Avanzó hasta la cama, pensativa, para tomar la bandeja y apartarla del lecho, cuando alguien le puso las manos en los hombros.
—¿Ya está listo el baño, Genevieve? —preguntó Fredegar, casi en su oído. Genevieve se estremeció y estuvo a punto de soltar un chillido. Se tragó el susto y luego agradeció por eso. Gritar hubiera sido otra razón de burla.
Se apartó debidamente de él, sin girarse del todo a verlo, y procuró no temblar al hablar.
—Sí, señor. Lamento la tardanza.
—Está bien. —Fredegar se encogió de brazos—. Por favor, arregla mi cama y prepárame la ropa del día. Llévala al cuarto de baño cuando la tengas lista, y que sea lo más pronto posible.
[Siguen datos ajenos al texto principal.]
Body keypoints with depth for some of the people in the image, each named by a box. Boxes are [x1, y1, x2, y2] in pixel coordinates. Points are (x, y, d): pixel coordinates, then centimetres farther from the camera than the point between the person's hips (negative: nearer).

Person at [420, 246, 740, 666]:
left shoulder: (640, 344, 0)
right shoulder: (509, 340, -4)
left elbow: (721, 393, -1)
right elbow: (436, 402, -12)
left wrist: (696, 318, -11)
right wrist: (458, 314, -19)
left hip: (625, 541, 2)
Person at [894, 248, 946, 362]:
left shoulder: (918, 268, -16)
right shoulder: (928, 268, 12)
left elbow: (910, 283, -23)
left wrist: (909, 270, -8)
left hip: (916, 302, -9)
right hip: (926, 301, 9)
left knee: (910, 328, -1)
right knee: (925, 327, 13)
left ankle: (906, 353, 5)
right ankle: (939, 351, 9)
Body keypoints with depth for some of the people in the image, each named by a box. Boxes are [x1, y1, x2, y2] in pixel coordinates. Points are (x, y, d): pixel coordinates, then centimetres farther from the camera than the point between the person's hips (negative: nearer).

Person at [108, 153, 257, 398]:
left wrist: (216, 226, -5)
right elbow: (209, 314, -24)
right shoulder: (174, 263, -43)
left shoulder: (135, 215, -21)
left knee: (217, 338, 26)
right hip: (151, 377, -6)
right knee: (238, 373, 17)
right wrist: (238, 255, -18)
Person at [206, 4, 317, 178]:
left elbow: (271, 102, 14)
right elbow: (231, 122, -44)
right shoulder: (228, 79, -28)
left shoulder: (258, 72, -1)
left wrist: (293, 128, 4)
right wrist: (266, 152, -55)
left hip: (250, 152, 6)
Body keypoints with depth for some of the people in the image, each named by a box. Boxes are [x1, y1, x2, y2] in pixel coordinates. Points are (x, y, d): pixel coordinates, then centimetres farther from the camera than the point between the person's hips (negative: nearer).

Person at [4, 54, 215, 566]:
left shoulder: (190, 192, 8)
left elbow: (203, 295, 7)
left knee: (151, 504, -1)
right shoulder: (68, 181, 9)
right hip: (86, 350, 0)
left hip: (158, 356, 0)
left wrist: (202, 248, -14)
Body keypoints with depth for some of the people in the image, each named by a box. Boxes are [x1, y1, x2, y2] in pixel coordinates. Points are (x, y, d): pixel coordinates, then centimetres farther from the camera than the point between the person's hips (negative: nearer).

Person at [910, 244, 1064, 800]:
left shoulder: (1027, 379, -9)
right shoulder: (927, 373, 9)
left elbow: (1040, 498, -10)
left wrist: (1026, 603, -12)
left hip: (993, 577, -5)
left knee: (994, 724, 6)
Genevieve asintió, sin sopesar bien todas sus palabras, y cuando Fredegar se apartó de ella y caminó al baño, tuvo que llevarse una mano a la cara para proteger sus ojos inocentes. Él realmente dormía completamente desnudo y aunque se había tapado en parte con una sábana, ya había entendido demasiado.
Sintió enrojecer hasta lo más profundo de su ser. «¡Oh, por las hadas!». Había tenido a un hombre como el señor lo trajo al mundo pegado a sus faldas. Se tapó los ojos al tiempo en que oía a Fredegar decir:
—Ignorar: es lo que hace una buena criada.